Remember Christmas Clubs--that program wherein local banks would encourage you to deposit a set amount each month, which they would return to you in a Christmas Club check as the holiday season approached (but there was no interest added). Well, this was the week in 1962 that National City Bank and Rome Bank and Trust began to distribute their Christmas Club checks!

If good fences indeed make good neighbors, then you could have great neighbors for only 29 cents a linear foot: Sears was offering 48” chain link fencing fabric at a bargain price.

Cholesterol didn’t worry us much in 1962: Kroger was running a special on 4 pounds of pure lard for 29 cents, a quart of Kroger Mayonnaise for 45 cents, and 24 ounces of Crisco for 39 cents.

Sears sold fruit trees? Yes, they did--or at least, they did in 1962! They were advertising their new shipment of apple, peach, or pear trees for $1.98 for a 3 to 5 foot tall tree. Wonder how many fruit trees in West Rome yards today began as Sears saplings?
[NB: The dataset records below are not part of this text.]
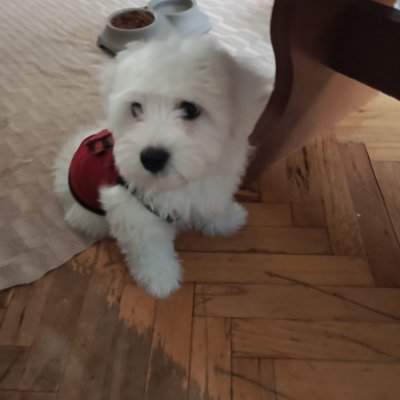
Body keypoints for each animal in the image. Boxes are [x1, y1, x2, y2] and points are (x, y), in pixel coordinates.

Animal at [53, 36, 267, 298]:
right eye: (135, 108)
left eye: (191, 109)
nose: (152, 158)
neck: (181, 181)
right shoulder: (133, 209)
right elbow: (150, 250)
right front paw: (160, 280)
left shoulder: (212, 183)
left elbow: (209, 205)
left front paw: (226, 218)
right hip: (88, 214)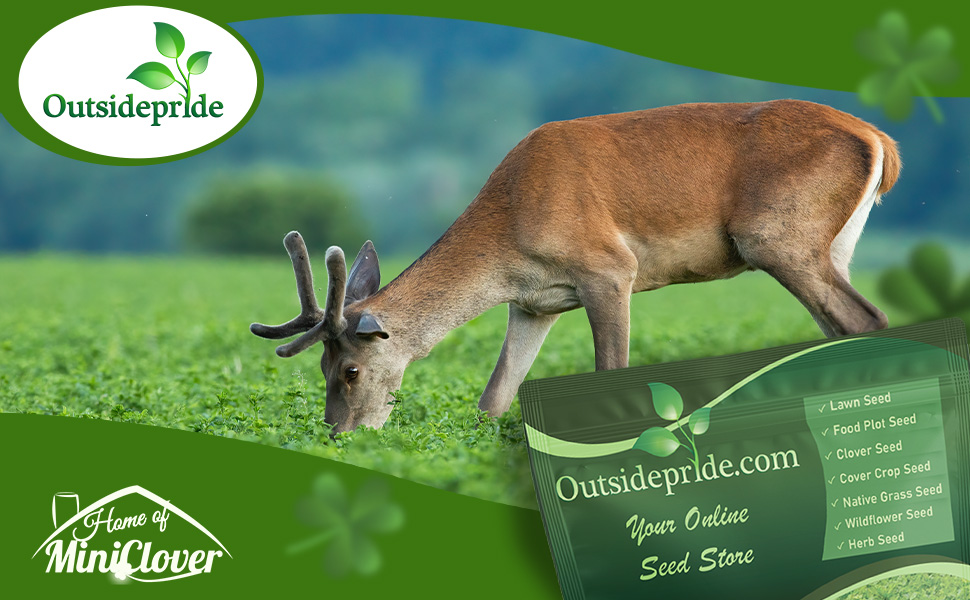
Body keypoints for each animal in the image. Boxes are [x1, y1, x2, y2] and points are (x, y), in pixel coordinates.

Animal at [251, 99, 900, 434]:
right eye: (320, 368)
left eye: (350, 370)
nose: (339, 432)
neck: (509, 237)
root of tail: (880, 140)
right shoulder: (535, 303)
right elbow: (495, 396)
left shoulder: (610, 269)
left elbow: (610, 369)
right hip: (833, 245)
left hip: (777, 236)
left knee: (864, 319)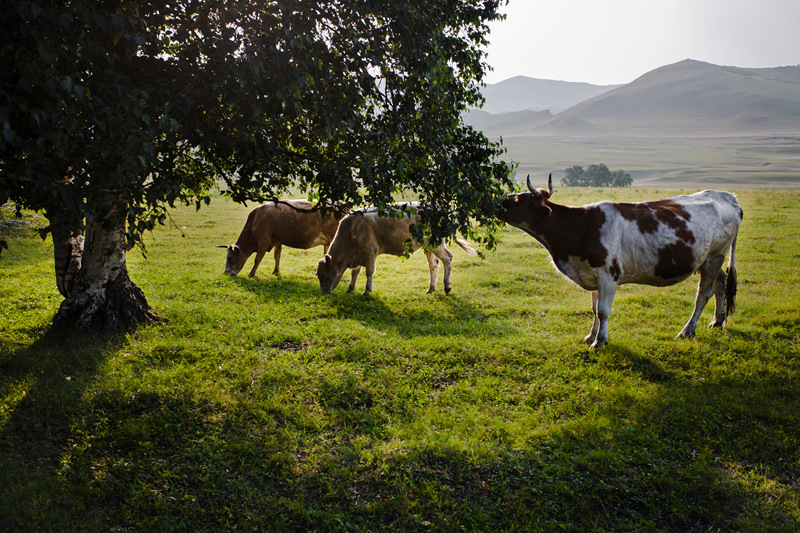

The Christmas advertising got underway in earnest with Murphy’s 3/4 page ad promoting their toys, including $3 barbies (and you could add a Barbie wardrobe for $1 to $3.50 more!), an $8.99 foot-and-a-half long battery powered Dino plush figure from the Flintstones, and a $9.58 Talking Cecil 44” long figure from Beany & Cecil.

How popular were pork and beans in 1962? Big enough that Van Camp’s ran a half-page ad for the line, touting them as “America’s first, finest, and favorite pork and beans.” Those pork adn beans could be had for 10 cents a can at Colonial or 12 cents a can at Big Apple.

Now here’s a bargain I wish I could buy today: Piggly Wiggly offered 5 hot pork barbecue sandwiches from their deli for only $1 (how did I forget that Piggly Wiggly HAD a deli?).

We take digital watches for granted nowadays (if anyone even wears a watch, since many people just use their smartphones as a timepiece), but the Accutron Sonic timepiece was the latest technology in 1962. Guaranteed not to gain or lose more than one minute per month, these watches could be had for the bargain price of $125.00 to $250.00 at Brock’s. (And when you consider that a 1962 Volkswagen could be had for $1100 to $1200, that’s one expensive watch!)

What we would give for numbers like this today!... Floyd County unemployment came in at 4.2% this week in 1962, almost a full percent below the 5.1% unemployment rate nationwide. Rome’s strong manufacturing, retail, and medical-related businesses were credited for the incredibly good numbers, with Rome forecast at remaining a hiring engine for northwest Georgia for years to come (and that was the case , as it turned out!).

The DeSoto Theater was running If a Man Answers with Sandra Dee and Bobby Darrin; the First Avenue presented Damon & Pithias through Wednesday, with 2 Week in Another Town with  Kirk Douglas, Edward G. Robinson, & Cyd Charisse premiering on Thursday; and the West Rome Drive-In featured Disney’s Babes in Toyland through Tuesday, with The Cabinet of Caligari running on the weekend.

“Big Girls Don’t Cry” by the Four Seasons held on to first place in the Teen Beat’s Top Ten, with “Return to Sender” by Elvis Presley climbing to second place. The only new song int he top ten was “Limbo Rock” by Chubby Checker.